### Tekstfragment
────────────────────

Echtelijke Liefde #231

Av Emanuel Swedenborg

Studera detta avsnitt

  
/ 535  
  

231. Hieraan zullen drie gedenkwaardige ervaringen worden toegevoegd.

De eerste is deze: eens hoorde ik schelle geluiden, die als het ware door het water heen opborrelden uit de lagere gebieden; aan de linkerkant klonk: o, wat een rechtvaardigen; aan de rechterkant klonk de tweede: o, wat een geleerden; en de derde aan de achterzijde: o, wat een wijzen.

Omdat het in mijn gedachten opkwam of er in de hel ook rechtvaardigen, geleerden en wijzen zijn, voelde ik het verlangen om te zien of daar ook zulke mensen zijn.

Uit de hemel werd mij toen gezegd: 'U zult het zien en horen. '

Ik verliet toen, in de geest, het huis, en ik zag vóór mij een opening in de grond; ik ging daar naartoe, keek omlaag, en zag een trap; hierlangs daalde ik toen af en toen ik beneden was, zag ik vlakten bezaaid met heesters, met doornen en netels ertussendoor.

Ik vroeg of dit de hel was en zij zeiden: 'Het is de lagere aarde die vlak boven de hel is. '

Ik ging toen verder volgens de volgorde van het geschreeuw: ‘O, welke rechtvaardigen. ’

Ik zag toen een menigte van hen die in de wereld rechters waren geweest en door vriendschappen en geschenken beïnvloed waren.

Daarop ging ik tot het tweede geschreeuw waar zij riepen: 'O, wat een geleerden. '

Ik zag een grote groep van hen die in de wereld redeneerders waren geweest.

────────────────────

### Opdrachten
1/ Beantwoord deze vragen over het tekstfragment:
(a) Welke kreet klonk aan de achterzijde?
(b) Waarmee waren de vlakten bezaaid die de verteller beneden zag?
(c) Wat waren de mensen bij het tweede geschreeuw in de wereld geweest?
2/ Citeer uit het tekstfragment de passage tussen "Omdat het in" en "en netels ertussendoor.", beide inbegrepen.

### Lijstfragment
────────────────────

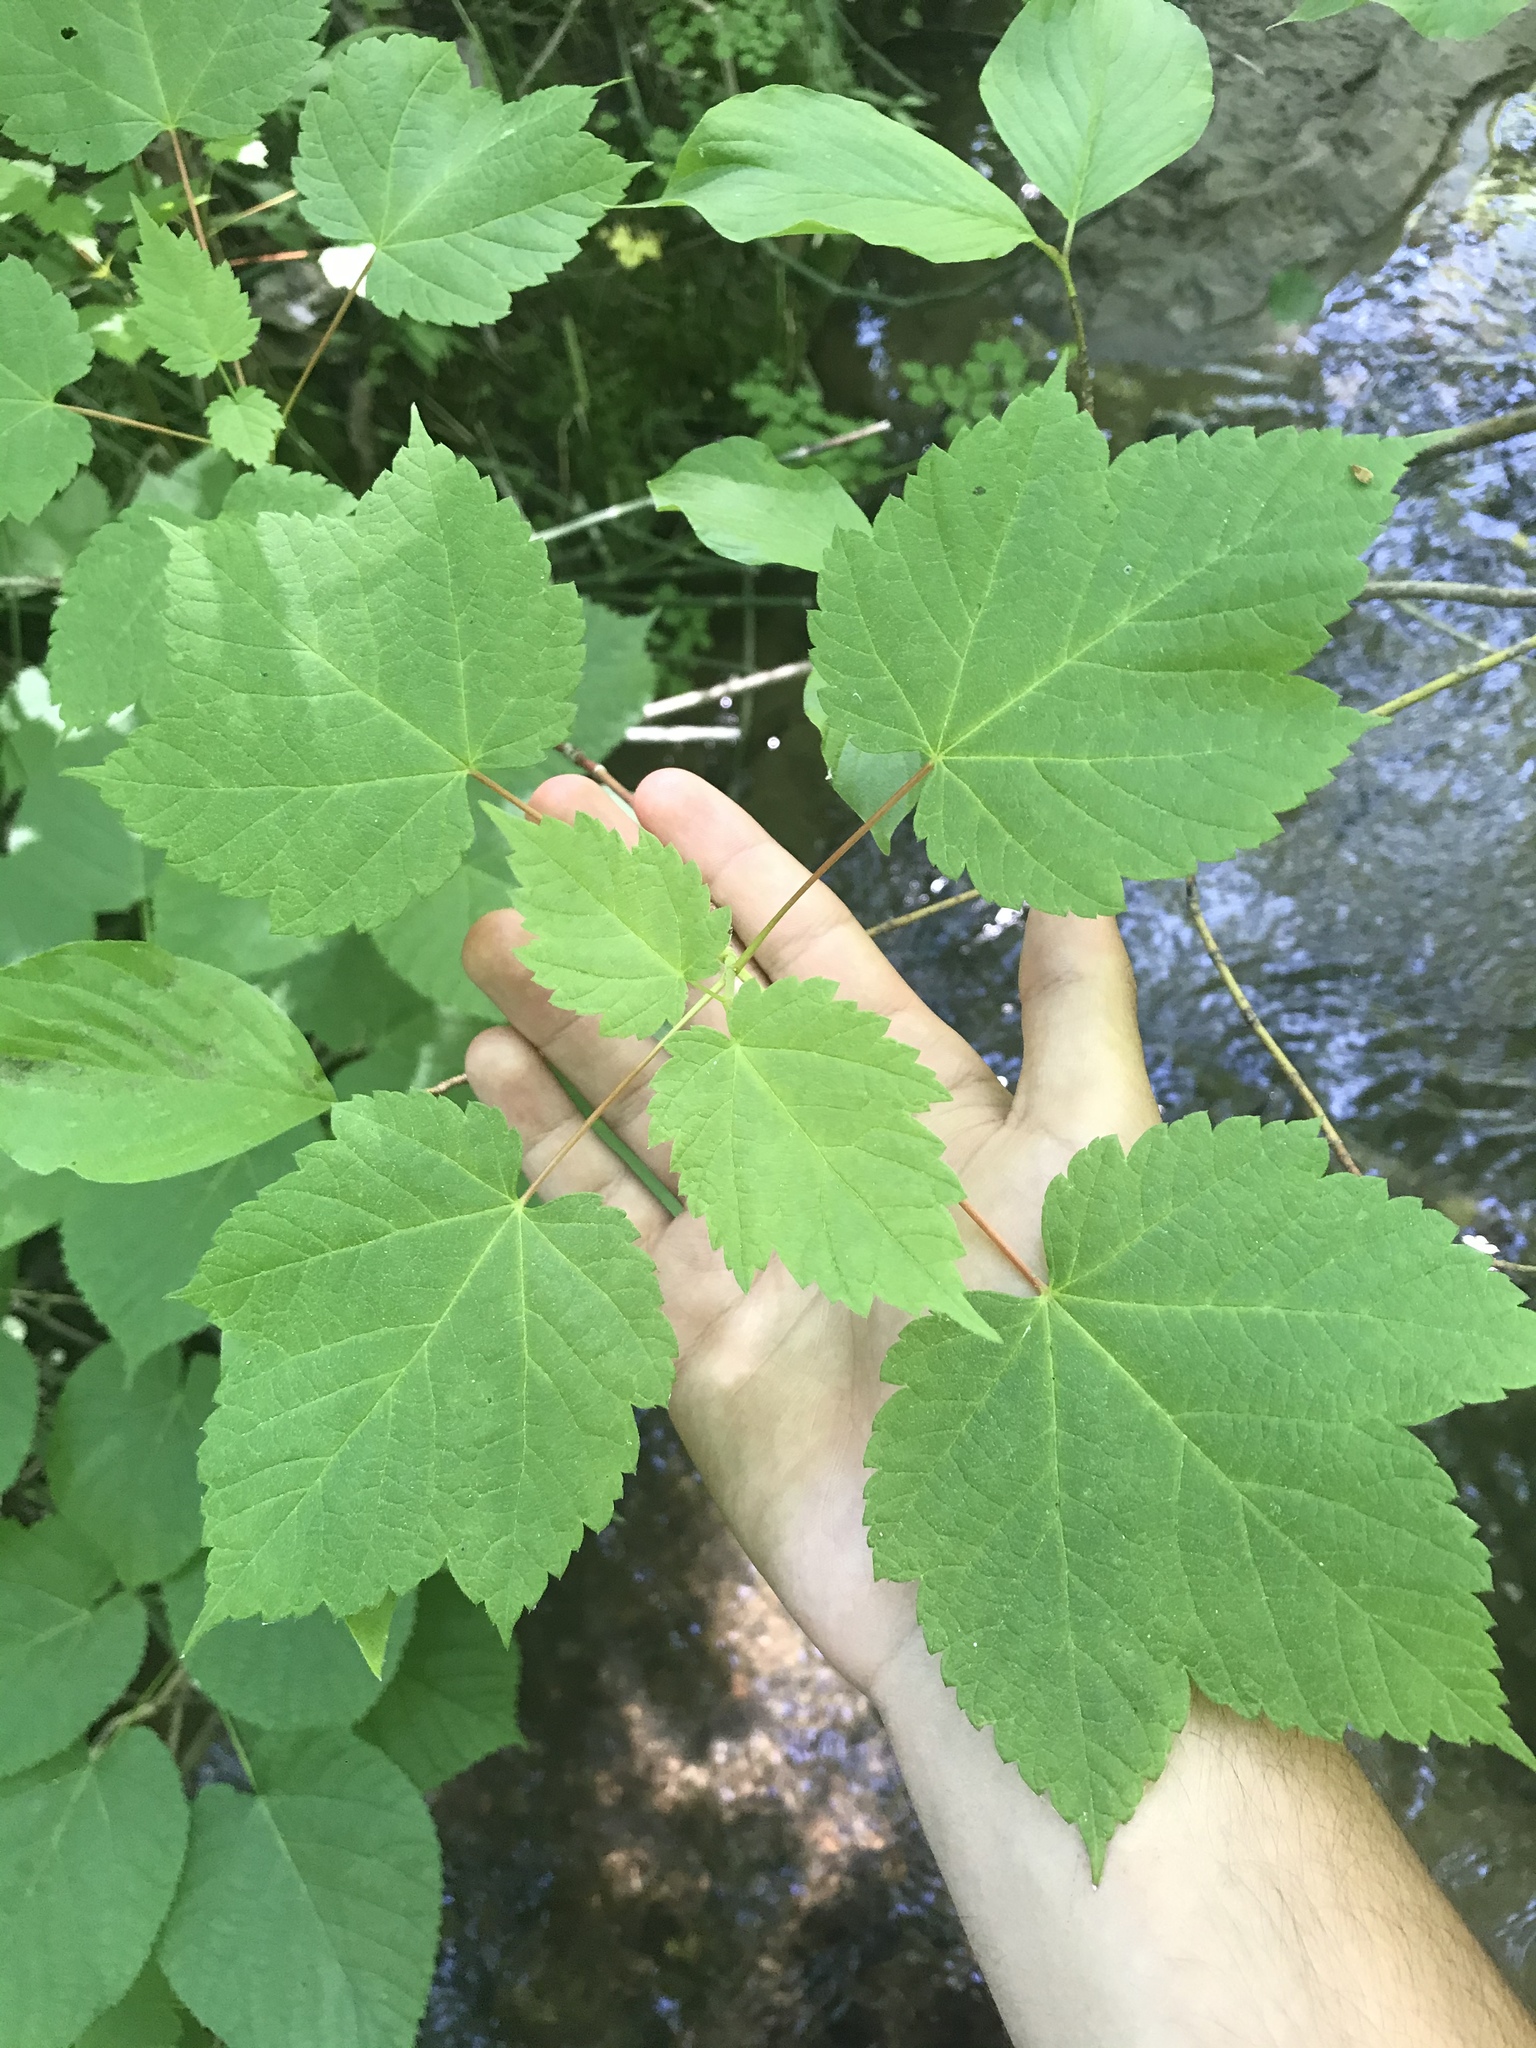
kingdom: Plantae
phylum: Tracheophyta
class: Magnoliopsida
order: Sapindales
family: Sapindaceae
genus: Acer
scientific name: Acer spicatum
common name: Mountain maple
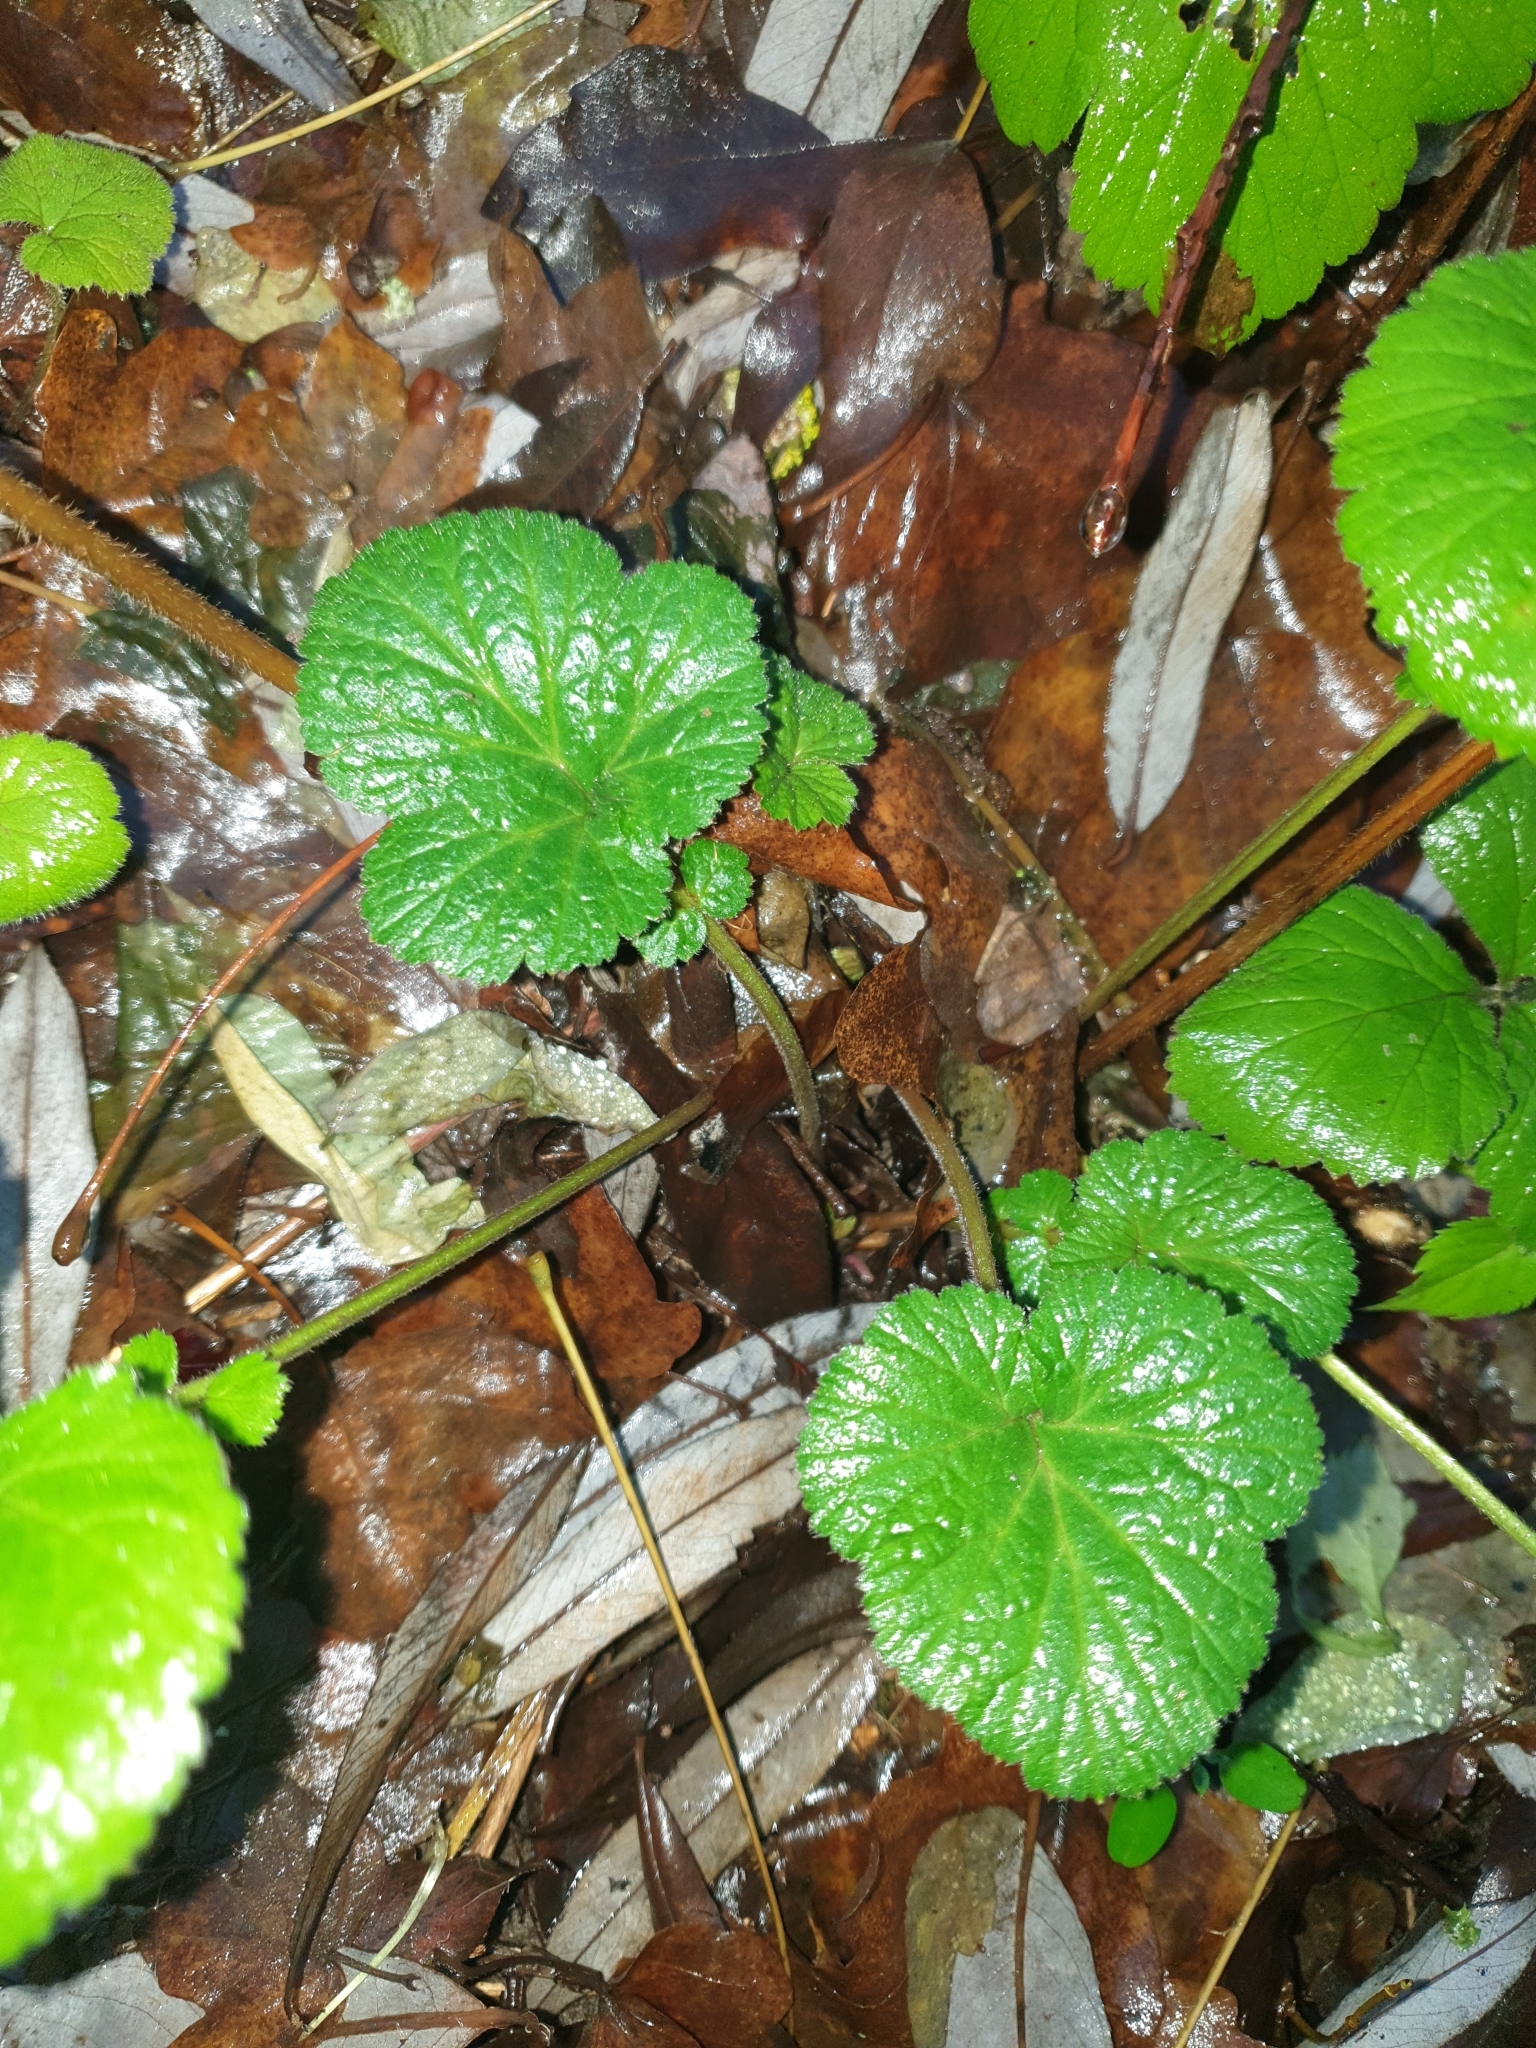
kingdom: Plantae
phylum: Tracheophyta
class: Magnoliopsida
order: Rosales
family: Rosaceae
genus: Geum
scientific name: Geum urbanum
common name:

────────────────────

### Verwachte uitkomsten
1/
(a) O, wat een wijzen.
(b) Met heesters, met doornen en netels ertussendoor.
(c) Redeneerders.

2/
Omdat het in mijn gedachten opkwam of er in de hel ook rechtvaardigen, geleerden en wijzen zijn, voelde ik het verlangen om te zien of daar ook zulke mensen zijn.

Uit de hemel werd mij toen gezegd: 'U zult het zien en horen. '

Ik verliet toen, in de geest, het huis, en ik zag vóór mij een opening in de grond; ik ging daar naartoe, keek omlaag, en zag een trap; hierlangs daalde ik toen af en toen ik beneden was, zag ik vlakten bezaaid met heesters, met doornen en netels ertussendoor.